Ein grundlegendes Problem dieser Diskussion ist, dass wir hier wild spekulieren und philosophieren. Dabei gehört die Thematik menschliche Sexualität heutzutage nicht mehr in die Bereiche Philosophie/ Theorie/ Logik. Wissenschaftlich wird sie heutzutage von Biologen, Neurowissenschaftlern und naturwissenschaftlich orientierten Psychologen betrieben. Da kommen ganz viele böse Gleichungen vor. Mathematische und biochemische. All das, was der deutsche Abiturient beizeiten ganz schnell abgewählt hat. Hinzu kommen psychometrische Verfahren und Experimente. Es ist komplex, es wird interdisziplinär geforscht und wir wollen das bei Kaffee und Frühstücksei so nebenbei klären? All das kann man nicht so nebenbei in der Sendung mit der Maus lernen.
Die menschliche Sexualität wird durch DNA, fehlerhafte Informationsweitergabe bzw. korrekte Datenlöschung in der Epigenetik und das Zusammenspiel von Neuronen, Basen sowie Hormonen maßgeblich beeinflusst. Wir reden hier über zig tausende Parameter, die in einer schier unvorstellbaren Anzahl von Kombinationen auftreten können. Die Forschung kennt Grundlinien, aber beginnt sie gerade erst zu entschlüsseln.
Es gibt zig Untersuchungen zu sexuellen Reizreaktionen bei Erwachsenen, deren sexuelle Entwicklung abgeschlossen ist. Und hier gibt es tatsächlich interessante Ergebnisse. So neigen Männer in der Vielzahl von Publikationen viel stärker zu den Polen Hetero oder Homo. Sie reagieren oft nur auf weibliche oder männliche Schlüsselreize. Der bisexuelle Anteil ist verhältnismäßig gering. Frauen reagieren dagegen fließender. Viele bewegen sich im bisexuellen Bereich. Hetero ist stärker als Homo, aber kleiner als der Bi- Anteil.
Zudem werden die Probanden oft vor der Reizsimulation über ihre sexuelle Selbsteinschätzung befragt. Und in über 80 % der Fälle stimmen Selbsteinschätzung und Reizreaktion überein.
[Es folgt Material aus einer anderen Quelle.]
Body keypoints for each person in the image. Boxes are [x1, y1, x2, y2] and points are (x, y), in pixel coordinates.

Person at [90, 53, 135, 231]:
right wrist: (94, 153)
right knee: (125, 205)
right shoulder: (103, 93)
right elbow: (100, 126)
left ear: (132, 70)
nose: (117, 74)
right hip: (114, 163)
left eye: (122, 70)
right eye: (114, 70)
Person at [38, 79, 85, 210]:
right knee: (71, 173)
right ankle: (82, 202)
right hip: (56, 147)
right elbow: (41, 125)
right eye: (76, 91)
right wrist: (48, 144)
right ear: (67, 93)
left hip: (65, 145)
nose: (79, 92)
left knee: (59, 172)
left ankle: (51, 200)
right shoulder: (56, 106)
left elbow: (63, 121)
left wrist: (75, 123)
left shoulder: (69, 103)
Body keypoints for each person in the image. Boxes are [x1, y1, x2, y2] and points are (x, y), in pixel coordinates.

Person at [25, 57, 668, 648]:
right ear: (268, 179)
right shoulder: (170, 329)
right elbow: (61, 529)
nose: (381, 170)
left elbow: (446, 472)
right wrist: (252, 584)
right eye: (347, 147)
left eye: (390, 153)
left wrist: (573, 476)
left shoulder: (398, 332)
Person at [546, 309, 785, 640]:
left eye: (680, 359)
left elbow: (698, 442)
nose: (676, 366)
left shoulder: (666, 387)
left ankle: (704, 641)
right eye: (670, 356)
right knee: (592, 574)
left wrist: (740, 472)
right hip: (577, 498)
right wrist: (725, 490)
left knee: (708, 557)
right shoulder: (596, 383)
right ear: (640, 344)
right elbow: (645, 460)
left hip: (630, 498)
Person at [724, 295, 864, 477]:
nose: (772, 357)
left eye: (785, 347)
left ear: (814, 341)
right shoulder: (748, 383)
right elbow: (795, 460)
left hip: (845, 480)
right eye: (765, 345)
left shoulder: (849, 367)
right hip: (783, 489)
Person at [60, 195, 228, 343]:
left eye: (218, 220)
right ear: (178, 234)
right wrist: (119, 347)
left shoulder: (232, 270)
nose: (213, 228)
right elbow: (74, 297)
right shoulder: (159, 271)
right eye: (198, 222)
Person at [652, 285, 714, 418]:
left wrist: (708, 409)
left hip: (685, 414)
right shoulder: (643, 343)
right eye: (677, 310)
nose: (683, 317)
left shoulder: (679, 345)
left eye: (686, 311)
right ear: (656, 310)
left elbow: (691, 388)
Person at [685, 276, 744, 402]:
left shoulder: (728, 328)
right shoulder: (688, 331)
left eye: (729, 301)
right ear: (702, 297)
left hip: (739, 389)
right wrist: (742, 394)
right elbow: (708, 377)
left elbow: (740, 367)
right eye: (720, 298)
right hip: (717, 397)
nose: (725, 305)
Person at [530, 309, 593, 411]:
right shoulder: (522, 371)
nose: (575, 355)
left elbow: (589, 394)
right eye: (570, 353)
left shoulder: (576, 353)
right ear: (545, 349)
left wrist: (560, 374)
Auch Zwillinge unterscheiden sich in ihrer Ausprägung und Entwicklung von Anfang an. Sie divergieren in Hunderten von Basenpaaren. Somit ist das Argument der Identität so simpel nicht wahr. Deshalb kann sich ihre sexuelle Orientierung durchaus unterscheiden.
Natürlich gibt es auch hier immer wieder einzelne Studien, welche das zuvor Genannte ergänzen oder gar zu anderen Ergebnissen kommen. Aber der Großteil der Forscher folgt dem zuvor Genannten und tendiert in diese Richtung.
Alleine das nimmt in einem seriösen Handbuch zur Sexualität gerne mal um die 100 Seiten ein. Und geht dann immer noch nicht allzu sehr in die Tiefe. Stand der Wissenschaft ist aber tatsächlich, dass sich die sexuelle Orientierung sehr früh herauskristallisiert und sich nur durch einschneidende Störfaktoren in der Entwicklung verändern lässt.
Wer sich dafür interessiert, kommt an Fachzeitschriften wie "Archives of Sexual behaviour" oder "Quarterly Review of Biology" nicht vorbei und wird sicherlich die letzten 25 Jahre sichten müssen.